Nuffield College, Oxford OX1 1NF, United Kingdom;
Department of Mathematics, Imperial College London, London SW7 2AZ, United Kingdom
Proc Natl Acad Sci U S A. 2017 Aug 8;114(32):8592-8595. doi: 10.1073/pnas.1703764114. Epub 2017 Jul 24.
Data with a relatively small number of study individuals and a very large number of potential explanatory features arise particularly, but by no means only, in genomics. A powerful method of analysis, the lasso [Tibshirani R (1996) 58:267-288], takes account of an assumed sparsity of effects, that is, that most of the features are nugatory. Standard criteria for model fitting, such as the method of least squares, are modified by imposing a penalty for each explanatory variable used. There results a single model, leaving open the possibility that other sparse choices of explanatory features fit virtually equally well. The method suggested in this paper aims to specify simple models that are essentially equally effective, leaving detailed interpretation to the specifics of the particular study. The method hinges on the ability to make initially a very large number of separate analyses, allowing each explanatory feature to be assessed in combination with many other such features. Further stages allow the assessment of more complex patterns such as nonlinear and interactive dependences. The method has formal similarities to so-called partially balanced incomplete block designs introduced 80 years ago [Yates F (1936) 26:424-455] for the study of large-scale plant breeding trials. The emphasis in this paper is strongly on exploratory analysis; the more formal statistical properties obtained under idealized assumptions will be reported separately.
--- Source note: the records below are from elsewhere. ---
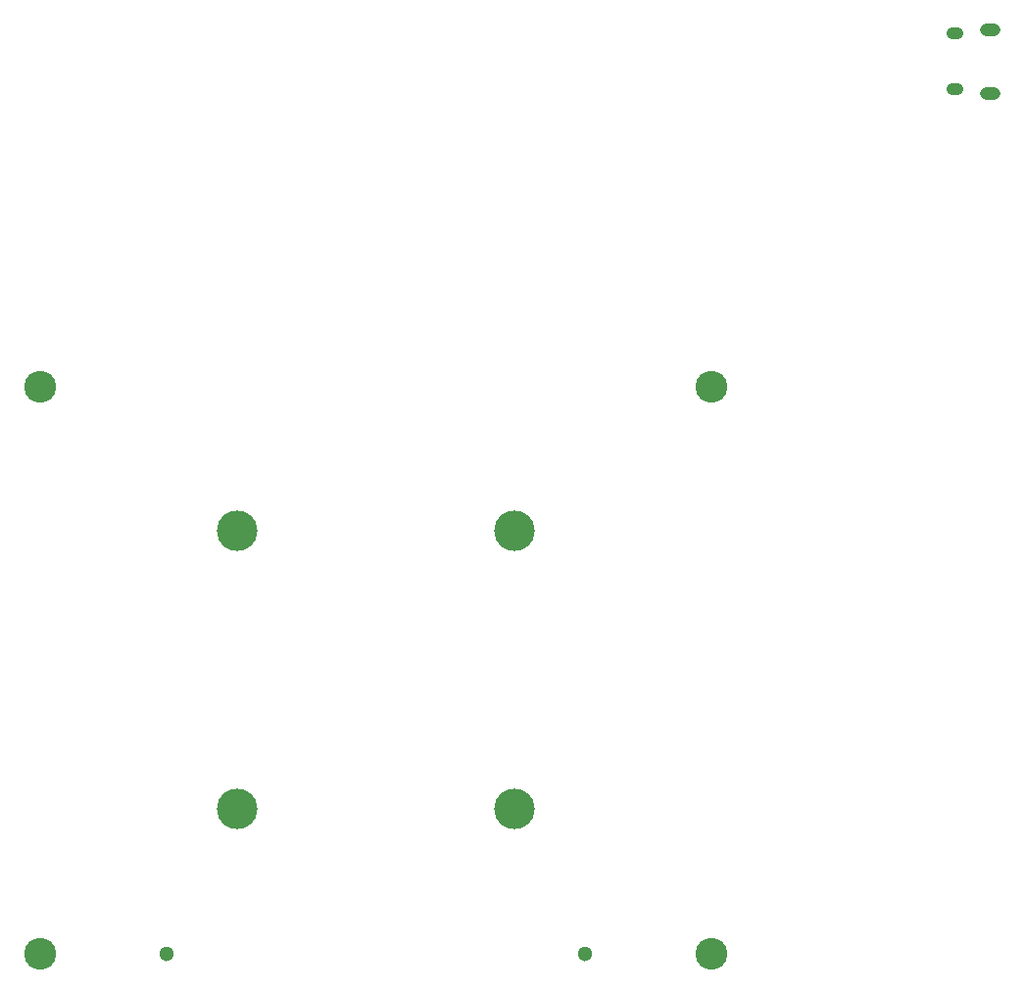
<source format=gbr>
%TF.GenerationSoftware,KiCad,Pcbnew,8.0.3+1*%
%TF.CreationDate,2024-07-23T19:13:49+00:00*%
%TF.ProjectId,OpenMowerMainboard,4f70656e-4d6f-4776-9572-4d61696e626f,rev?*%
%TF.SameCoordinates,Original*%
%TF.FileFunction,NonPlated,1,2,NPTH,Mixed*%
%TF.FilePolarity,Positive*%
%FSLAX46Y46*%
G04 Gerber Fmt 4.6, Leading zero omitted, Abs format (unit mm)*
G04 Created by KiCad (PCBNEW 8.0.3+1) date 2024-07-23 19:13:49*
%MOMM*%
%LPD*%
G01*
G04 APERTURE LIST*
G04 aperture for slot hole*
%TA.AperFunction,ComponentDrill*%
%ADD10C,1.050000*%
%TD*%
G04 aperture for slot hole*
%TA.AperFunction,ComponentDrill*%
%ADD11C,1.100000*%
%TD*%
%TA.AperFunction,ComponentDrill*%
%ADD12C,1.300000*%
%TD*%
%TA.AperFunction,ComponentDrill*%
%ADD13C,2.750000*%
%TD*%
%TA.AperFunction,ComponentDrill*%
%ADD14C,3.500000*%
%TD*%
G04 APERTURE END LIST*
D10*
%TO.C,U11*%
X295496544Y-73530104D02*
X295896544Y-73530104D01*
X295496544Y-78380104D02*
X295896544Y-78380104D01*
D11*
X298376544Y-73230104D02*
X299076544Y-73230104D01*
X298376544Y-78680104D02*
X299076544Y-78680104D01*
D12*
%TO.C,J21*%
X227590000Y-153093000D03*
X263790000Y-153093000D03*
D13*
%TO.C,MH3*%
X216690000Y-104093000D03*
%TO.C,MH2*%
X216690000Y-153093000D03*
%TO.C,MH4*%
X274690000Y-104093000D03*
%TO.C,MH1*%
X274690000Y-153093000D03*
D14*
%TO.C,MH7*%
X233690000Y-116593000D03*
%TO.C,MH6*%
X233690000Y-140593000D03*
%TO.C,MH8*%
X257690000Y-116593000D03*
%TO.C,MH5*%
X257690000Y-140593000D03*
M02*

</source>
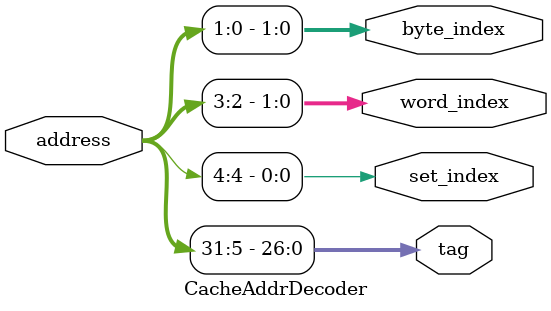
<source format=sv>
module CacheAddrDecoder #(
    // C (in words)
    parameter WORD_CAPACITY = 8,
    // b (in words)
    parameter WORDS_PER_BLOCK = 4,
    // N (1 <= N <= B)
    parameter WAY_COUNT = 1,
    // B
    localparam BLOCK_COUNT = WORD_CAPACITY/WORDS_PER_BLOCK,
    // S
    localparam SET_COUNT = BLOCK_COUNT/WAY_COUNT,
    parameter ADDR_BITS = 32,
    parameter WORD_BITS = 32,
    localparam BYTES_PER_WORD = WORD_BITS/8
) (
    input logic [ADDR_BITS-1:0] address,
    
    output logic [ADDR_BITS-$clog2(SET_COUNT)-$clog2(WORDS_PER_BLOCK)-$clog2(BYTES_PER_WORD)-1:0] tag,
    output logic [$clog2(SET_COUNT)-1:0] set_index,
    output logic [$clog2(WORDS_PER_BLOCK)-1:0] word_index,
    output logic [$clog2(BYTES_PER_WORD)-1:0] byte_index
);
    assign {tag, set_index, word_index, byte_index} = address;

endmodule

</source>
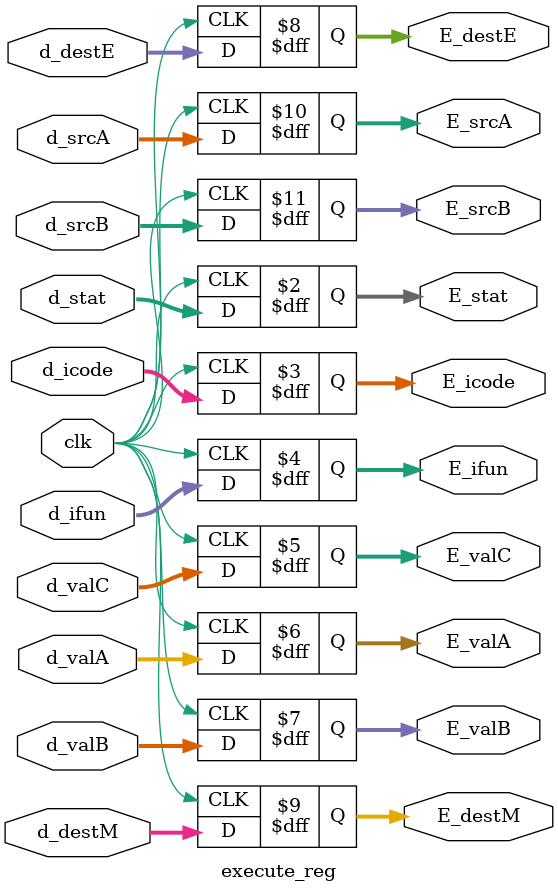
<source format=v>
module execute_reg(
    input clk,
    input [2:0] d_stat,
    input [3:0] d_icode,
    input [3:0] d_ifun,
    input [63:0] d_valC,
    input [63:0] d_valA,
    input [63:0] d_valB,
    input [3:0] d_destE,
    input [3:0] d_destM,
    input [3:0] d_srcA,
    input [3:0] d_srcB,

    output reg [2:0] E_stat,
    output reg [3:0] E_icode,
    output reg [3:0] E_ifun,
    output reg [63:0] E_valC,
    output reg [63:0] E_valA,
    output reg [63:0] E_valB,
    output reg [3:0] E_destE,
    output reg [3:0] E_destM,
    output reg [3:0] E_srcA,  //use?
    output reg [3:0] E_srcB   //use?
);

always @(posedge clk)
begin
    E_stat = d_stat; //might be <= instead of =
    E_icode = d_icode;
    E_ifun = d_ifun;
    E_valC = d_valC;
    E_valA = d_valA;
    E_valB = d_valB;
    E_destE = d_destE;
    E_destM = d_destM;
    E_srcA = d_srcA;
    E_srcB = d_srcB;
end
endmodule
</source>
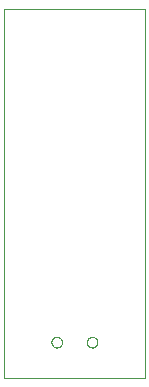
<source format=gko>
G75*
%MOIN*%
%OFA0B0*%
%FSLAX25Y25*%
%IPPOS*%
%LPD*%
%AMOC8*
5,1,8,0,0,1.08239X$1,22.5*
%
%ADD10C,0.00000*%
D10*
X0001000Y0001000D02*
X0001000Y0124071D01*
X0048244Y0124071D01*
X0048244Y0001039D01*
X0001000Y0001000D01*
X0016945Y0012850D02*
X0016947Y0012934D01*
X0016953Y0013017D01*
X0016963Y0013100D01*
X0016977Y0013183D01*
X0016994Y0013265D01*
X0017016Y0013346D01*
X0017041Y0013425D01*
X0017070Y0013504D01*
X0017103Y0013581D01*
X0017139Y0013656D01*
X0017179Y0013730D01*
X0017222Y0013802D01*
X0017269Y0013871D01*
X0017319Y0013938D01*
X0017372Y0014003D01*
X0017428Y0014065D01*
X0017486Y0014125D01*
X0017548Y0014182D01*
X0017612Y0014235D01*
X0017679Y0014286D01*
X0017748Y0014333D01*
X0017819Y0014378D01*
X0017892Y0014418D01*
X0017967Y0014455D01*
X0018044Y0014489D01*
X0018122Y0014519D01*
X0018201Y0014545D01*
X0018282Y0014568D01*
X0018364Y0014586D01*
X0018446Y0014601D01*
X0018529Y0014612D01*
X0018612Y0014619D01*
X0018696Y0014622D01*
X0018780Y0014621D01*
X0018863Y0014616D01*
X0018947Y0014607D01*
X0019029Y0014594D01*
X0019111Y0014578D01*
X0019192Y0014557D01*
X0019273Y0014533D01*
X0019351Y0014505D01*
X0019429Y0014473D01*
X0019505Y0014437D01*
X0019579Y0014398D01*
X0019651Y0014356D01*
X0019721Y0014310D01*
X0019789Y0014261D01*
X0019854Y0014209D01*
X0019917Y0014154D01*
X0019977Y0014096D01*
X0020035Y0014035D01*
X0020089Y0013971D01*
X0020141Y0013905D01*
X0020189Y0013837D01*
X0020234Y0013766D01*
X0020275Y0013693D01*
X0020314Y0013619D01*
X0020348Y0013543D01*
X0020379Y0013465D01*
X0020406Y0013386D01*
X0020430Y0013305D01*
X0020449Y0013224D01*
X0020465Y0013142D01*
X0020477Y0013059D01*
X0020485Y0012975D01*
X0020489Y0012892D01*
X0020489Y0012808D01*
X0020485Y0012725D01*
X0020477Y0012641D01*
X0020465Y0012558D01*
X0020449Y0012476D01*
X0020430Y0012395D01*
X0020406Y0012314D01*
X0020379Y0012235D01*
X0020348Y0012157D01*
X0020314Y0012081D01*
X0020275Y0012007D01*
X0020234Y0011934D01*
X0020189Y0011863D01*
X0020141Y0011795D01*
X0020089Y0011729D01*
X0020035Y0011665D01*
X0019977Y0011604D01*
X0019917Y0011546D01*
X0019854Y0011491D01*
X0019789Y0011439D01*
X0019721Y0011390D01*
X0019651Y0011344D01*
X0019579Y0011302D01*
X0019505Y0011263D01*
X0019429Y0011227D01*
X0019351Y0011195D01*
X0019273Y0011167D01*
X0019192Y0011143D01*
X0019111Y0011122D01*
X0019029Y0011106D01*
X0018947Y0011093D01*
X0018863Y0011084D01*
X0018780Y0011079D01*
X0018696Y0011078D01*
X0018612Y0011081D01*
X0018529Y0011088D01*
X0018446Y0011099D01*
X0018364Y0011114D01*
X0018282Y0011132D01*
X0018201Y0011155D01*
X0018122Y0011181D01*
X0018044Y0011211D01*
X0017967Y0011245D01*
X0017892Y0011282D01*
X0017819Y0011322D01*
X0017748Y0011367D01*
X0017679Y0011414D01*
X0017612Y0011465D01*
X0017548Y0011518D01*
X0017486Y0011575D01*
X0017428Y0011635D01*
X0017372Y0011697D01*
X0017319Y0011762D01*
X0017269Y0011829D01*
X0017222Y0011898D01*
X0017179Y0011970D01*
X0017139Y0012044D01*
X0017103Y0012119D01*
X0017070Y0012196D01*
X0017041Y0012275D01*
X0017016Y0012354D01*
X0016994Y0012435D01*
X0016977Y0012517D01*
X0016963Y0012600D01*
X0016953Y0012683D01*
X0016947Y0012766D01*
X0016945Y0012850D01*
X0028756Y0012850D02*
X0028758Y0012934D01*
X0028764Y0013017D01*
X0028774Y0013100D01*
X0028788Y0013183D01*
X0028805Y0013265D01*
X0028827Y0013346D01*
X0028852Y0013425D01*
X0028881Y0013504D01*
X0028914Y0013581D01*
X0028950Y0013656D01*
X0028990Y0013730D01*
X0029033Y0013802D01*
X0029080Y0013871D01*
X0029130Y0013938D01*
X0029183Y0014003D01*
X0029239Y0014065D01*
X0029297Y0014125D01*
X0029359Y0014182D01*
X0029423Y0014235D01*
X0029490Y0014286D01*
X0029559Y0014333D01*
X0029630Y0014378D01*
X0029703Y0014418D01*
X0029778Y0014455D01*
X0029855Y0014489D01*
X0029933Y0014519D01*
X0030012Y0014545D01*
X0030093Y0014568D01*
X0030175Y0014586D01*
X0030257Y0014601D01*
X0030340Y0014612D01*
X0030423Y0014619D01*
X0030507Y0014622D01*
X0030591Y0014621D01*
X0030674Y0014616D01*
X0030758Y0014607D01*
X0030840Y0014594D01*
X0030922Y0014578D01*
X0031003Y0014557D01*
X0031084Y0014533D01*
X0031162Y0014505D01*
X0031240Y0014473D01*
X0031316Y0014437D01*
X0031390Y0014398D01*
X0031462Y0014356D01*
X0031532Y0014310D01*
X0031600Y0014261D01*
X0031665Y0014209D01*
X0031728Y0014154D01*
X0031788Y0014096D01*
X0031846Y0014035D01*
X0031900Y0013971D01*
X0031952Y0013905D01*
X0032000Y0013837D01*
X0032045Y0013766D01*
X0032086Y0013693D01*
X0032125Y0013619D01*
X0032159Y0013543D01*
X0032190Y0013465D01*
X0032217Y0013386D01*
X0032241Y0013305D01*
X0032260Y0013224D01*
X0032276Y0013142D01*
X0032288Y0013059D01*
X0032296Y0012975D01*
X0032300Y0012892D01*
X0032300Y0012808D01*
X0032296Y0012725D01*
X0032288Y0012641D01*
X0032276Y0012558D01*
X0032260Y0012476D01*
X0032241Y0012395D01*
X0032217Y0012314D01*
X0032190Y0012235D01*
X0032159Y0012157D01*
X0032125Y0012081D01*
X0032086Y0012007D01*
X0032045Y0011934D01*
X0032000Y0011863D01*
X0031952Y0011795D01*
X0031900Y0011729D01*
X0031846Y0011665D01*
X0031788Y0011604D01*
X0031728Y0011546D01*
X0031665Y0011491D01*
X0031600Y0011439D01*
X0031532Y0011390D01*
X0031462Y0011344D01*
X0031390Y0011302D01*
X0031316Y0011263D01*
X0031240Y0011227D01*
X0031162Y0011195D01*
X0031084Y0011167D01*
X0031003Y0011143D01*
X0030922Y0011122D01*
X0030840Y0011106D01*
X0030758Y0011093D01*
X0030674Y0011084D01*
X0030591Y0011079D01*
X0030507Y0011078D01*
X0030423Y0011081D01*
X0030340Y0011088D01*
X0030257Y0011099D01*
X0030175Y0011114D01*
X0030093Y0011132D01*
X0030012Y0011155D01*
X0029933Y0011181D01*
X0029855Y0011211D01*
X0029778Y0011245D01*
X0029703Y0011282D01*
X0029630Y0011322D01*
X0029559Y0011367D01*
X0029490Y0011414D01*
X0029423Y0011465D01*
X0029359Y0011518D01*
X0029297Y0011575D01*
X0029239Y0011635D01*
X0029183Y0011697D01*
X0029130Y0011762D01*
X0029080Y0011829D01*
X0029033Y0011898D01*
X0028990Y0011970D01*
X0028950Y0012044D01*
X0028914Y0012119D01*
X0028881Y0012196D01*
X0028852Y0012275D01*
X0028827Y0012354D01*
X0028805Y0012435D01*
X0028788Y0012517D01*
X0028774Y0012600D01*
X0028764Y0012683D01*
X0028758Y0012766D01*
X0028756Y0012850D01*
M02*

</source>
数据的研究个体数量相对较少,而潜在的解释性特征数量非常多,这种情况尤其出现在基因组学中,但也不仅限于此。一种强大的分析方法,即套索(lasso)[Tibshirani R(1996)58:267-288],考虑到了效应的稀疏性假设,也就是说,大多数特征都是无用的。标准的模型拟合标准,如最小二乘法,通过对使用的每个解释变量施加惩罚来进行修正。这样就得到了一个单一的模型,同时也为其他稀疏选择的解释性特征几乎同样好的拟合留下了可能性。本文提出的方法旨在指定简单的模型,这些模型本质上同样有效,将详细的解释留给特定研究的具体情况。该方法取决于能够最初进行大量的单独分析的能力,允许每个解释性特征与许多其他此类特征结合进行评估。进一步的阶段允许评估更复杂的模式,如非线性和交互依赖性。该方法与 80 年前为大规模植物育种试验研究引入的所谓部分平衡不完全区组设计[Yates F(1936)26:424-455]具有形式上的相似性。本文的重点强烈放在探索性分析上;在理想化假设下获得的更正式的统计性质将单独报告。